> [TEXTO PARA ANÁLISE]
★ ★ ★ ★ ★
Muito frio em Berlim e o caos da Bahn.

Não sei nem por onde começar, dada a quantidade de novidades e a falta de criatividade para escrever - razões pelas quais eu sempre postergo as postagens e que me fazem esquecer de muitos detalhes. Vou tentar seguir a ordem cronológica, porque me parece ser eficiente para puxar lá do fundo as memórias.

Da noite de domingo para segunda passada quase não dormi. Fiquei ansiosa pela iminente chegada da Taiga a Saarbrücken, tomada pelos mesmos medos que a acometiam, mas que eu não podia admitir, já que a minha função era tranquilizá-la e garantir que tudo daria certo. E deu mesmo. Ela chegou tranquila, apesar do voo turbulento e tivemos um dia agradável. Logo na primeira noite levei-a para conhecer alguns amigos daqui, bebemos muitas tequilas e ganhei uma ressaca absurda no dia seguinte. Obviamente, consegui entediar a minha amiga até a morte nessa terça-feira, já que passei o dia dormindo, irritadiça. Tudo, porém, seria recompensado no dia seguinte, quando iríamos a Berlim. O mau humor não melhorou muito - não me perguntem o porquê - mas conseguimos aproveitar bastante a viagem apesar disso.
★ ★ ★ ★ ★
> [LINHAS FORNECIDAS]

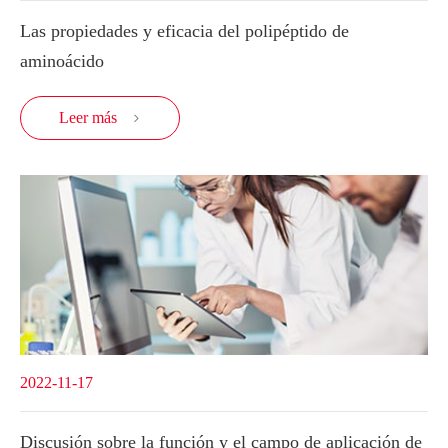
Las propiedades y eficacia del polipéptido de
aminoácido
Leer más

2022-11-17
Discusión sobre la función y el campo de aplicación de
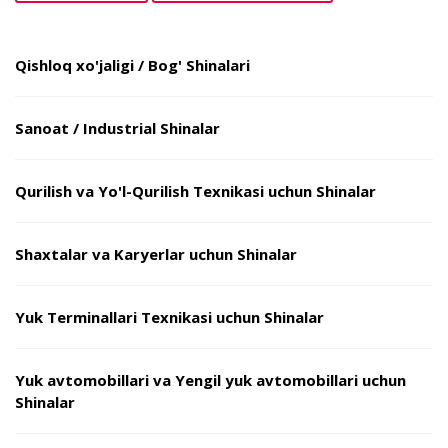
Qishloq xo'jaligi / Bog' Shinalari
Sanoat / Industrial Shinalar
Qurilish va Yo'l-Qurilish Texnikasi uchun Shinalar
Shaxtalar va Karyerlar uchun Shinalar
Yuk Terminallari Texnikasi uchun Shinalar
Yuk avtomobillari va Yengil yuk avtomobillari uchun
Shinalar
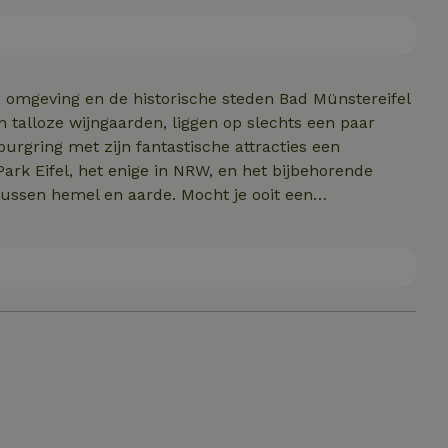
 je ontsnappen aan de stress van alledag of genieten
dag. NATUUR-RUST-RECREATIE
e omgeving en de historische steden Bad Münstereifel
 talloze wijngaarden, liggen op slechts een paar
urgring met zijn fantastische attracties een
ark Eifel, het enige in NRW, en het bijbehorende
ssen hemel en aarde. Mocht je ooit een
n Euskirchen of de Zikkurat vrijetijdsfabriek in
ur rijplezier voor (motor)fietsers, mountainbikers of
je als een insider langs de interessantste routes in de
n onze gidsen.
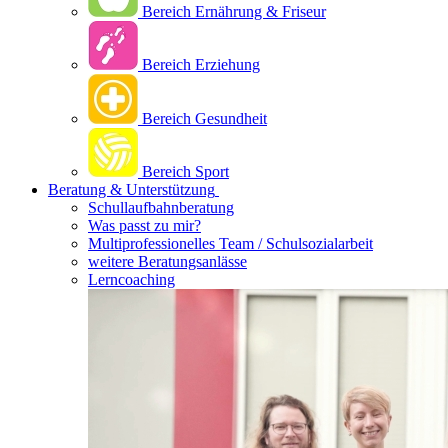
Bereich Ernährung & Friseur
Bereich Erziehung
Bereich Gesundheit
Bereich Sport
Beratung & Unterstützung
Schullaufbahnberatung
Was passt zu mir?
Multipro­fessionelles Team / Schulsozialarbeit
weitere Beratungsanlässe
Lerncoaching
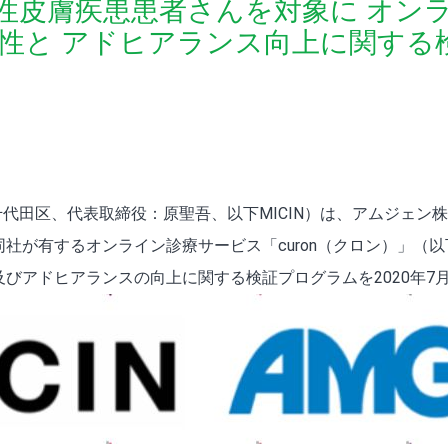
慢性皮膚疾患患者さんを対象に オン
性と アドヒアランス向上に関する
都千代田区、代表取締役：原聖吾、以下MICIN）は、アムジェ
社が有するオンライン診療サービス「curon（クロン）」（
びアドヒアランスの向上に関する検証プログラムを2020年7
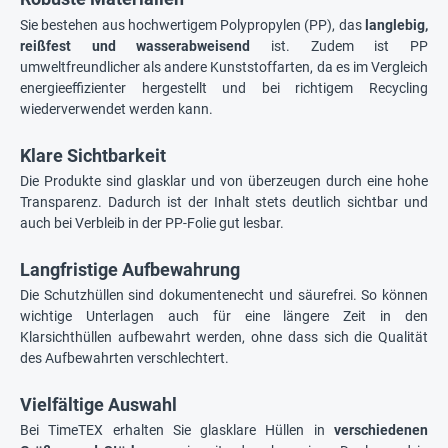
Sie bestehen aus hochwertigem Polypropylen (PP), das
langlebig,
reißfest und wasserabweisend
ist. Zudem ist PP
umweltfreundlicher als andere Kunststoffarten, da es im Vergleich
energieeffizienter hergestellt und bei richtigem Recycling
wiederverwendet werden kann.
Klare Sichtbarkeit
Die Produkte sind glasklar und von überzeugen durch eine hohe
Transparenz. Dadurch ist der Inhalt stets deutlich sichtbar und
auch bei Verbleib in der PP-Folie gut lesbar.
Langfristige Aufbewahrung
Die Schutzhüllen sind dokumentenecht und säurefrei. So können
wichtige Unterlagen auch für eine längere Zeit in den
Klarsichthüllen aufbewahrt werden, ohne dass sich die Qualität
des Aufbewahrten verschlechtert.
Vielfältige Auswahl
Bei TimeTEX erhalten Sie glasklare Hüllen in
verschiedenen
★ ★ ★ ★ ★
> [TAREFA 1] No texto para análise, a que cidade Taiga chegou?
> [TAREFA 2] Reproduza as linhas fornecidas desde o início até a linha que contém "Lerncoaching", inclusive. Deixe as imagens fora da resposta.
As linhas fornecidas não têm relação com o texto para análise.

> [RESPOSTA 1] A Saarbrücken.

> [RESPOSTA 2]
Las propiedades y eficacia del polipéptido de
aminoácido
Leer más

2022-11-17
Discusión sobre la función y el campo de aplicación de
Qishloq xo'jaligi / Bog' Shinalari
Sanoat / Industrial Shinalar
Qurilish va Yo'l-Qurilish Texnikasi uchun Shinalar
Shaxtalar va Karyerlar uchun Shinalar
Yuk Terminallari Texnikasi uchun Shinalar
Yuk avtomobillari va Yengil yuk avtomobillari uchun
Shinalar
 je ontsnappen aan de stress van alledag of genieten
dag. NATUUR-RUST-RECREATIE
e omgeving en de historische steden Bad Münstereifel
 talloze wijngaarden, liggen op slechts een paar
urgring met zijn fantastische attracties een
ark Eifel, het enige in NRW, en het bijbehorende
ssen hemel en aarde. Mocht je ooit een
n Euskirchen of de Zikkurat vrijetijdsfabriek in
ur rijplezier voor (motor)fietsers, mountainbikers of
je als een insider langs de interessantste routes in de
n onze gidsen.
Bereich Ernährung & Friseur
Bereich Erziehung
Bereich Gesundheit
Bereich Sport
Beratung & Unterstützung
Schullaufbahnberatung
Was passt zu mir?
Multipro­fessionelles Team / Schulsozialarbeit
weitere Beratungsanlässe
Lerncoaching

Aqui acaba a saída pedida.